═══ Material to process

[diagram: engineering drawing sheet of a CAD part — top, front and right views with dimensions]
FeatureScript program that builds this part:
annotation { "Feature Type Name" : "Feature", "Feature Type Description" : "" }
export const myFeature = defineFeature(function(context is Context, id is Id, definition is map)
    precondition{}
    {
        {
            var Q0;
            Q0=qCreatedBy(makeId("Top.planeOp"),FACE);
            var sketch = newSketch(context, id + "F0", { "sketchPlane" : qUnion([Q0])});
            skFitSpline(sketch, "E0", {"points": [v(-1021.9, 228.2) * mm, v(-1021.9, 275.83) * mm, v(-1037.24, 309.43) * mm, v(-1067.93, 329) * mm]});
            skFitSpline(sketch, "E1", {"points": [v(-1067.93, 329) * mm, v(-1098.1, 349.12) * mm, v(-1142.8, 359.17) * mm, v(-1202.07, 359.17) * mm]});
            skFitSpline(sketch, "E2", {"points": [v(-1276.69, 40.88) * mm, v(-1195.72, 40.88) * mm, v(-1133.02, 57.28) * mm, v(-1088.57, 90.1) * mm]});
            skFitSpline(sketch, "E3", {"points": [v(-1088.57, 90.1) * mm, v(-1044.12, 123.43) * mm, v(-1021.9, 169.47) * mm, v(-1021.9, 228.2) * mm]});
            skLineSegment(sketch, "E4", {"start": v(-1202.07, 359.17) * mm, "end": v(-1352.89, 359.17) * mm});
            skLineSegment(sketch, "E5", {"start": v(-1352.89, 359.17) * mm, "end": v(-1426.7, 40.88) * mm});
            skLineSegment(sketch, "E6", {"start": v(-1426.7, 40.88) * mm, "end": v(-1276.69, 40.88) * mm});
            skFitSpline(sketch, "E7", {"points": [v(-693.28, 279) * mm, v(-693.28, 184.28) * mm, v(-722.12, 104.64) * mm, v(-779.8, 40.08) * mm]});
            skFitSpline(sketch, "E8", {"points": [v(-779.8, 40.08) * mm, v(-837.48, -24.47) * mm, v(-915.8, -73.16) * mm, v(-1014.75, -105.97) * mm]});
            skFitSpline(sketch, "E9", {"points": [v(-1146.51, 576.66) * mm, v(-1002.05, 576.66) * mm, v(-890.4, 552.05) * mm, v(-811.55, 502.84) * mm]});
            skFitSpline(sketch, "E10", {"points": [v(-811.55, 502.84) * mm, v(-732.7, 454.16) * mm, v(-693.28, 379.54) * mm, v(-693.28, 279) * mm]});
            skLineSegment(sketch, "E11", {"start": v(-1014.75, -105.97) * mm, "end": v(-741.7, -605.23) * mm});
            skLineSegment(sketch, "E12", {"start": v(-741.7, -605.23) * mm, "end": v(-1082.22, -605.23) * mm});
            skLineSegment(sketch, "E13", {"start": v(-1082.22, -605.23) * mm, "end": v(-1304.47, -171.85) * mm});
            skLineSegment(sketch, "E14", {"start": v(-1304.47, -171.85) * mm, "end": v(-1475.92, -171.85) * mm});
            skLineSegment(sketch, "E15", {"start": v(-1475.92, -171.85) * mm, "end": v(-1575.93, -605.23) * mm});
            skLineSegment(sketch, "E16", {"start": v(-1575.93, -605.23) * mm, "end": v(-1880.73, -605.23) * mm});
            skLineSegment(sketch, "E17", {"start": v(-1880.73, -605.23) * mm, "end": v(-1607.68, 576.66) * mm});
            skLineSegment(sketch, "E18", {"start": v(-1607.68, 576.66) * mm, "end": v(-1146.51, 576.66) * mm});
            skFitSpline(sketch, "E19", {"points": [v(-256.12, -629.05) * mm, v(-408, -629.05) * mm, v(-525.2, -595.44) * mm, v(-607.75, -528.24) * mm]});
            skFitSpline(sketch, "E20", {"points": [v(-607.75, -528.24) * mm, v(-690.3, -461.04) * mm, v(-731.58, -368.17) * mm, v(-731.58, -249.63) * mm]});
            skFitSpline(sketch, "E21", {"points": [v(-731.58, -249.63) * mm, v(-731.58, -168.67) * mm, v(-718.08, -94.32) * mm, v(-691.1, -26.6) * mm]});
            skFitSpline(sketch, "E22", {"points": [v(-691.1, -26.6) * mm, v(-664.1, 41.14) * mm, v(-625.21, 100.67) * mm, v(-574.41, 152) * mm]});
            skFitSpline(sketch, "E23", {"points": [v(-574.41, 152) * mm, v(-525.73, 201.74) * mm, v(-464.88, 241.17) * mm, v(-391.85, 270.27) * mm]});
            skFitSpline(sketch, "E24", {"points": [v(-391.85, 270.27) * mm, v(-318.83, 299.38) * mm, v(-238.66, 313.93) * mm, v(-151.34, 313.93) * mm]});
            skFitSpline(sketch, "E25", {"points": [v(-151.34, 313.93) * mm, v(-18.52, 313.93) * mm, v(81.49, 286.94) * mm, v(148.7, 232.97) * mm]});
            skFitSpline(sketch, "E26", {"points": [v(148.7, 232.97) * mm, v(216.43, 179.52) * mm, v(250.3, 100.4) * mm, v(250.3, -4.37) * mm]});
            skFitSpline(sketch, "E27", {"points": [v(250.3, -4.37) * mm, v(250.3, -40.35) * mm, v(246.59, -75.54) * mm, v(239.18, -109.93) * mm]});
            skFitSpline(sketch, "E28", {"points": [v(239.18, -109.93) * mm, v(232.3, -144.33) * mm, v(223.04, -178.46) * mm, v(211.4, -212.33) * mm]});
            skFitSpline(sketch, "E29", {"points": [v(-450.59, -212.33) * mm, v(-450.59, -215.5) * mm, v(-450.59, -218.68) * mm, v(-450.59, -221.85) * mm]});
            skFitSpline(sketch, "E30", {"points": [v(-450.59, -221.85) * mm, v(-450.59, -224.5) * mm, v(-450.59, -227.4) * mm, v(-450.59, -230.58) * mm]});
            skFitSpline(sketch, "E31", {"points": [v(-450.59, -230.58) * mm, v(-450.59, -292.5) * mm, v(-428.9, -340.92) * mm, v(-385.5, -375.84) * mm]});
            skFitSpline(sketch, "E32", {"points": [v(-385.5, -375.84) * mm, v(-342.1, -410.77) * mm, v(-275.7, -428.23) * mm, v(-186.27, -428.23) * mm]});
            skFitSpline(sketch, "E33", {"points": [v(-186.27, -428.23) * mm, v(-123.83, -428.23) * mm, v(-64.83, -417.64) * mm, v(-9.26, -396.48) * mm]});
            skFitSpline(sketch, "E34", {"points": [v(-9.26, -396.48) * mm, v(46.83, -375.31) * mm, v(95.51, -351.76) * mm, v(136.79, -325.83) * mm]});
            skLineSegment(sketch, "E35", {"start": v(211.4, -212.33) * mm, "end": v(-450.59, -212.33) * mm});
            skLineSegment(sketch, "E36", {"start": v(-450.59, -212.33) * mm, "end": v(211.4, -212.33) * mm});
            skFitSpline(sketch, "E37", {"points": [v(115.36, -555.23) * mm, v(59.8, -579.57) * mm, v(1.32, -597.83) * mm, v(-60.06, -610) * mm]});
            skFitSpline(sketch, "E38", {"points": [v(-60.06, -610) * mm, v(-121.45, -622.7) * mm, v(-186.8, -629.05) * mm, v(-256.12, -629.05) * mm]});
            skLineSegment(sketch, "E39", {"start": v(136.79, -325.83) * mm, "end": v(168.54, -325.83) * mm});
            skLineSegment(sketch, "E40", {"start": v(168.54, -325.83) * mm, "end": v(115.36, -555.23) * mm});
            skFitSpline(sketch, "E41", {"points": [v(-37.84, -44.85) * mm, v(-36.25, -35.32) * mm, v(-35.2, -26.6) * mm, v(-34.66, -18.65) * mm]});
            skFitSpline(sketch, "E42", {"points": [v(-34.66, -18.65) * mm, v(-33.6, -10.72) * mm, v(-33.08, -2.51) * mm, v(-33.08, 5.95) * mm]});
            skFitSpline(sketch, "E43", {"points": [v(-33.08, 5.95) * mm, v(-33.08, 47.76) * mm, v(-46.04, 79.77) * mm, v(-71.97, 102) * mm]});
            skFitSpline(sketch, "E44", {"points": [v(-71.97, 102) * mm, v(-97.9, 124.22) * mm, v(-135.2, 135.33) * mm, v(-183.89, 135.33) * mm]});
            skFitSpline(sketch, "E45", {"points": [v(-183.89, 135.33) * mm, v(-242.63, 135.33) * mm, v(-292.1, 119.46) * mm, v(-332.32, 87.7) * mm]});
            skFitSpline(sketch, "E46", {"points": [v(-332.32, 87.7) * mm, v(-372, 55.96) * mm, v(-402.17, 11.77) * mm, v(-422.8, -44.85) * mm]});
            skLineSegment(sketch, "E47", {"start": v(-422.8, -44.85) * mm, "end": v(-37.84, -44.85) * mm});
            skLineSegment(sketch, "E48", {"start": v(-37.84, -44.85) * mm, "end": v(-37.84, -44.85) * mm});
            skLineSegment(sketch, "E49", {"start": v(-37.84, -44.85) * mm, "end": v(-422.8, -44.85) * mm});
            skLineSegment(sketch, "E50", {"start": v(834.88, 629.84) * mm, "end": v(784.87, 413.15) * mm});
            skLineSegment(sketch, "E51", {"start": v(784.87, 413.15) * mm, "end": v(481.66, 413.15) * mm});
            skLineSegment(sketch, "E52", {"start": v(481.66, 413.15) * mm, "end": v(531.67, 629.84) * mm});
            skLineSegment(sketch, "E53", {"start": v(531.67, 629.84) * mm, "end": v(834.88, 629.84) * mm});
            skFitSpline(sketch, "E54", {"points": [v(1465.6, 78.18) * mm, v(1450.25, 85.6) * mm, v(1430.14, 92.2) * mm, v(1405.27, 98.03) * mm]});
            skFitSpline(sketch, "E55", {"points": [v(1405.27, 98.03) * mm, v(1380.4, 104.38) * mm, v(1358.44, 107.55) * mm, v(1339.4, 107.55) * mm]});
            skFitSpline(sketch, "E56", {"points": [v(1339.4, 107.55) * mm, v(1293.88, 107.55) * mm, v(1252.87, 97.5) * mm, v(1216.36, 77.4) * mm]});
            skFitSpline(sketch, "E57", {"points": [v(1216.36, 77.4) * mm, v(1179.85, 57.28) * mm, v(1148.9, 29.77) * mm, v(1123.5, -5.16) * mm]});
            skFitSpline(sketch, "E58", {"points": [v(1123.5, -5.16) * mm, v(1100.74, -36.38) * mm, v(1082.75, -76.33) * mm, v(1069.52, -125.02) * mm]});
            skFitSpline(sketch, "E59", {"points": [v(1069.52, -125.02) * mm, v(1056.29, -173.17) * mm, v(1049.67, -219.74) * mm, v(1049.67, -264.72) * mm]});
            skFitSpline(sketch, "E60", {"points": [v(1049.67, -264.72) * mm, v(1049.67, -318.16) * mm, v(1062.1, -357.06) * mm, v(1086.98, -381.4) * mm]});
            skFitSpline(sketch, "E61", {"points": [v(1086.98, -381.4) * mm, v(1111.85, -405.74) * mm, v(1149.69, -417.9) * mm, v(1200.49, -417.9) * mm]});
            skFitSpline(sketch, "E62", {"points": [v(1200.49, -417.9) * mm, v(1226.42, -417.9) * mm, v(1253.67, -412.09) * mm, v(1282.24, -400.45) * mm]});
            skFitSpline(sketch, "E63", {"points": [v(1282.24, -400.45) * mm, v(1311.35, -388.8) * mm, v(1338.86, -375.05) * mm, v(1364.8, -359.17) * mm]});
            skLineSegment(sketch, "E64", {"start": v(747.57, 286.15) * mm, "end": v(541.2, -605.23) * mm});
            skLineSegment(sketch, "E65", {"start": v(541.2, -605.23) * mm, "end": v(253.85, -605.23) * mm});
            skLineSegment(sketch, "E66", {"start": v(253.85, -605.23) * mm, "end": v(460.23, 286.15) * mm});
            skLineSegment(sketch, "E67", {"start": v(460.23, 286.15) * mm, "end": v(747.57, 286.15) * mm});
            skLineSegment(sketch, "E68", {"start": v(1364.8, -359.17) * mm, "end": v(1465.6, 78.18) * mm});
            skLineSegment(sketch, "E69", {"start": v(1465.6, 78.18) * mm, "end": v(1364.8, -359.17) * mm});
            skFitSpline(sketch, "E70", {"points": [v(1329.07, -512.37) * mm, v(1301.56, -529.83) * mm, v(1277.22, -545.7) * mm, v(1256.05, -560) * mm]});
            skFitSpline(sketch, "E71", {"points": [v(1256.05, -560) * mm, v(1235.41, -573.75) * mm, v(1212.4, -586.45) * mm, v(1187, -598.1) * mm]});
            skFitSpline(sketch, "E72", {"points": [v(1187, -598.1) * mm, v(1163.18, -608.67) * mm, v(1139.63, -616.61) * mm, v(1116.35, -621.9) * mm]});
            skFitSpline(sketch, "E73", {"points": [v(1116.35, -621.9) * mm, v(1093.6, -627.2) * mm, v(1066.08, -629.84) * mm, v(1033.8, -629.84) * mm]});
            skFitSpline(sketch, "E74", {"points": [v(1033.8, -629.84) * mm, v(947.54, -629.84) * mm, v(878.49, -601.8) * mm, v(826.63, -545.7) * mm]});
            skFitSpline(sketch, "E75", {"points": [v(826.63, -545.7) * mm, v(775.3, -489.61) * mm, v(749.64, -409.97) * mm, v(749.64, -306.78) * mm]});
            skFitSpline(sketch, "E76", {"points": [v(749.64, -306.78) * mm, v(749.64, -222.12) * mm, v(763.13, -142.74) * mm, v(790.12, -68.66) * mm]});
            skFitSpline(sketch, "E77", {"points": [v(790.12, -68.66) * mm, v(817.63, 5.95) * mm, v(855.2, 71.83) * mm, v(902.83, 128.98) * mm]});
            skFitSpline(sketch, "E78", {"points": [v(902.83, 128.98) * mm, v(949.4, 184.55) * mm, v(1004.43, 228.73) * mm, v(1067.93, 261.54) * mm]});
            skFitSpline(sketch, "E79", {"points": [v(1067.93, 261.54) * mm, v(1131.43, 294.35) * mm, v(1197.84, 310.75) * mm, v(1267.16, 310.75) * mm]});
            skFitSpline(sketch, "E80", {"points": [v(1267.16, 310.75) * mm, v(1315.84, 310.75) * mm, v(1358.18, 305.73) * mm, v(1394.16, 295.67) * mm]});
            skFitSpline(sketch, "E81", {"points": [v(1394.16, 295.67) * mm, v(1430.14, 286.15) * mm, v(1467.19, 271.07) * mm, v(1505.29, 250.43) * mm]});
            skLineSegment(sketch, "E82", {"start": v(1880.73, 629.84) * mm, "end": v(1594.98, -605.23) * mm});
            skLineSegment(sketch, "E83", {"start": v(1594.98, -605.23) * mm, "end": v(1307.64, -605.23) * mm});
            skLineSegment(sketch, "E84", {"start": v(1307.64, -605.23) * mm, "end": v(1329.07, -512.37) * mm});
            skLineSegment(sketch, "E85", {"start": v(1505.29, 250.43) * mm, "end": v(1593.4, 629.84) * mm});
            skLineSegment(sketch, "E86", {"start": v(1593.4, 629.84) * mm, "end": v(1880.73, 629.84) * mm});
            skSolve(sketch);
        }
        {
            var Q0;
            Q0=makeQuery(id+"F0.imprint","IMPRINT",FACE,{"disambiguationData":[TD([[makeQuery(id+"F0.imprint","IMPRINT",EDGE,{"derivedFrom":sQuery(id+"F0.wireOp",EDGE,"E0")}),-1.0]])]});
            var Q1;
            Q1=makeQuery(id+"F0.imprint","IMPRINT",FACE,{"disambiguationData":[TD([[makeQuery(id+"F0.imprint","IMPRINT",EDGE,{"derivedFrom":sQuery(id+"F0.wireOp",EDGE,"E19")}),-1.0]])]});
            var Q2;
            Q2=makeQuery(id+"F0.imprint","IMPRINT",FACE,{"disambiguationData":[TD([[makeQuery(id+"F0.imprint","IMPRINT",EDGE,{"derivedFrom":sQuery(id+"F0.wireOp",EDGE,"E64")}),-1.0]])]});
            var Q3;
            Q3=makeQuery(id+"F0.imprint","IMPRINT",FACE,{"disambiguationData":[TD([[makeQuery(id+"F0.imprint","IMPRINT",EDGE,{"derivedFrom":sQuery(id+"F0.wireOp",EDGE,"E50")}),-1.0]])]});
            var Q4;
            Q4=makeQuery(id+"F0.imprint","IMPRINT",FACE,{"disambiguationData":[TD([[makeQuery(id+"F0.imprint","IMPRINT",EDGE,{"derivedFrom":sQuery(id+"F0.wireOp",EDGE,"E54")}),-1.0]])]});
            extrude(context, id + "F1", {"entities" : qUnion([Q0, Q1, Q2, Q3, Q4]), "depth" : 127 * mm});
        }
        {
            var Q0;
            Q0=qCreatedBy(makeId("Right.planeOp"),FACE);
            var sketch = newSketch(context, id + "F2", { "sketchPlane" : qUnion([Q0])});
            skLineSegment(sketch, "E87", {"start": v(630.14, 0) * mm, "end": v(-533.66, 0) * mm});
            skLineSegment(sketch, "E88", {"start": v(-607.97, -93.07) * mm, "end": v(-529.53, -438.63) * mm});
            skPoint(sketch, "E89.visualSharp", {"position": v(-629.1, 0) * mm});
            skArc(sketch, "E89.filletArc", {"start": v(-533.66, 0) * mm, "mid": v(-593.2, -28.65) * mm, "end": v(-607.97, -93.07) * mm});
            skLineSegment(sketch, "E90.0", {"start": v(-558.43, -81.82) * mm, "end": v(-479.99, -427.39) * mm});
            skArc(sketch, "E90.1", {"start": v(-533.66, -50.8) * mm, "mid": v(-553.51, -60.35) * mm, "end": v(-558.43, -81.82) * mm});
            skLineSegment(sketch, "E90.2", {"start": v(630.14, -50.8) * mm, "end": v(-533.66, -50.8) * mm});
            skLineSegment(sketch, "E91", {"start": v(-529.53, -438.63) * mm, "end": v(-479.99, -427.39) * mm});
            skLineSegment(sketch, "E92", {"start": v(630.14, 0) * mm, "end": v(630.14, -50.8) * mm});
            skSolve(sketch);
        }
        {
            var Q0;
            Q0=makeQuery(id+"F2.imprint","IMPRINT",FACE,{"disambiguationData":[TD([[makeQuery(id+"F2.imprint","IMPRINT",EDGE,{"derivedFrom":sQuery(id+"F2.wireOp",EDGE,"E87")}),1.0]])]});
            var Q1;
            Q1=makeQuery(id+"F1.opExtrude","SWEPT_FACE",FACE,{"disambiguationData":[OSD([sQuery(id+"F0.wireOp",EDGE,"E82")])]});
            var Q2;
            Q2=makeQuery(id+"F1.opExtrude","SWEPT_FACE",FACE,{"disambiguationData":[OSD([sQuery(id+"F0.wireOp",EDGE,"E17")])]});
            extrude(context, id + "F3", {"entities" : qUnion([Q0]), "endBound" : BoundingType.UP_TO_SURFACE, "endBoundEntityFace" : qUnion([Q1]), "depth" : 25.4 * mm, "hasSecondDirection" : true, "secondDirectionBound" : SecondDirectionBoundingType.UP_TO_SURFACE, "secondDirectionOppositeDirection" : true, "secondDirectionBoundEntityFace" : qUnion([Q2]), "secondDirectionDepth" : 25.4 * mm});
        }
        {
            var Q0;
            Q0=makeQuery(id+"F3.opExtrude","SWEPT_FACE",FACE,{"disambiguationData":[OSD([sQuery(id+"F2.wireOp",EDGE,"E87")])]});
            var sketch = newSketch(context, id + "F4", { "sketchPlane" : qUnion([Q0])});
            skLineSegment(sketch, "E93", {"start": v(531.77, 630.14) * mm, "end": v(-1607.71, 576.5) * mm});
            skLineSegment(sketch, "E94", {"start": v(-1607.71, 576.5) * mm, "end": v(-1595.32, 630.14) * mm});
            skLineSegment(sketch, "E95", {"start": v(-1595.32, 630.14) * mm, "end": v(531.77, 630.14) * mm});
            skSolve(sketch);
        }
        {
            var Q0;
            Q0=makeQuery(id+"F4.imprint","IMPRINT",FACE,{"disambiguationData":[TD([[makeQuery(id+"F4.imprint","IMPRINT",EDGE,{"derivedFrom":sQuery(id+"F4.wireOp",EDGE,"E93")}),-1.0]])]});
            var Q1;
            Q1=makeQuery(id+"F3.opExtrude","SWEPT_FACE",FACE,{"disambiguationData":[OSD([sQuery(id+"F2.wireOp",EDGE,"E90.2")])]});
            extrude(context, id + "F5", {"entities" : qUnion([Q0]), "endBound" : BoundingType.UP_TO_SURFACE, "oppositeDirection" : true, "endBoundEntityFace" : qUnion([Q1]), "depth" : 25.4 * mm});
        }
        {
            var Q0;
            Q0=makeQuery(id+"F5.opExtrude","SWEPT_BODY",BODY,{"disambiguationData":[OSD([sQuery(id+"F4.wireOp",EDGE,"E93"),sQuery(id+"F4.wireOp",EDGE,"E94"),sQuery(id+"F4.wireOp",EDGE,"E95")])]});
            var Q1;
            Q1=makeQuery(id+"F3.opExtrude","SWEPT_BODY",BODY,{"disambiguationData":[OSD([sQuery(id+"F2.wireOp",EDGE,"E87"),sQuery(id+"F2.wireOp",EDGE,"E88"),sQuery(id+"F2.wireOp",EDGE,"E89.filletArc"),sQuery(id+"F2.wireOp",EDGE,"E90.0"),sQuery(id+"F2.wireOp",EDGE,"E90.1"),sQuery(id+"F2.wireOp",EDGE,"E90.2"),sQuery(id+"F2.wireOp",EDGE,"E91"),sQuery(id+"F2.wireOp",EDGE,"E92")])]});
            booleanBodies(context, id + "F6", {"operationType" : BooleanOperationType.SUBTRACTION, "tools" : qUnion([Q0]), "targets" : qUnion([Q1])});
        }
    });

══════

**Stated exercise**
Please write out, unchanged, the lines of the data from its very start through the line containing "[v(-1276.69, 40.88) *", including both of those lines.

**Solution to this problem**
[diagram: engineering drawing sheet of a CAD part — top, front and right views with dimensions]
FeatureScript program that builds this part:
annotation { "Feature Type Name" : "Feature", "Feature Type Description" : "" }
export const myFeature = defineFeature(function(context is Context, id is Id, definition is map)
    precondition{}
    {
        {
            var Q0;
            Q0=qCreatedBy(makeId("Top.planeOp"),FACE);
            var sketch = newSketch(context, id + "F0", { "sketchPlane" : qUnion([Q0])});
            skFitSpline(sketch, "E0", {"points": [v(-1021.9, 228.2) * mm, v(-1021.9, 275.83) * mm, v(-1037.24, 309.43) * mm, v(-1067.93, 329) * mm]});
            skFitSpline(sketch, "E1", {"points": [v(-1067.93, 329) * mm, v(-1098.1, 349.12) * mm, v(-1142.8, 359.17) * mm, v(-1202.07, 359.17) * mm]});
            skFitSpline(sketch, "E2", {"points": [v(-1276.69, 40.88) * mm, v(-1195.72, 40.88) * mm, v(-1133.02, 57.28) * mm, v(-1088.57, 90.1) * mm]});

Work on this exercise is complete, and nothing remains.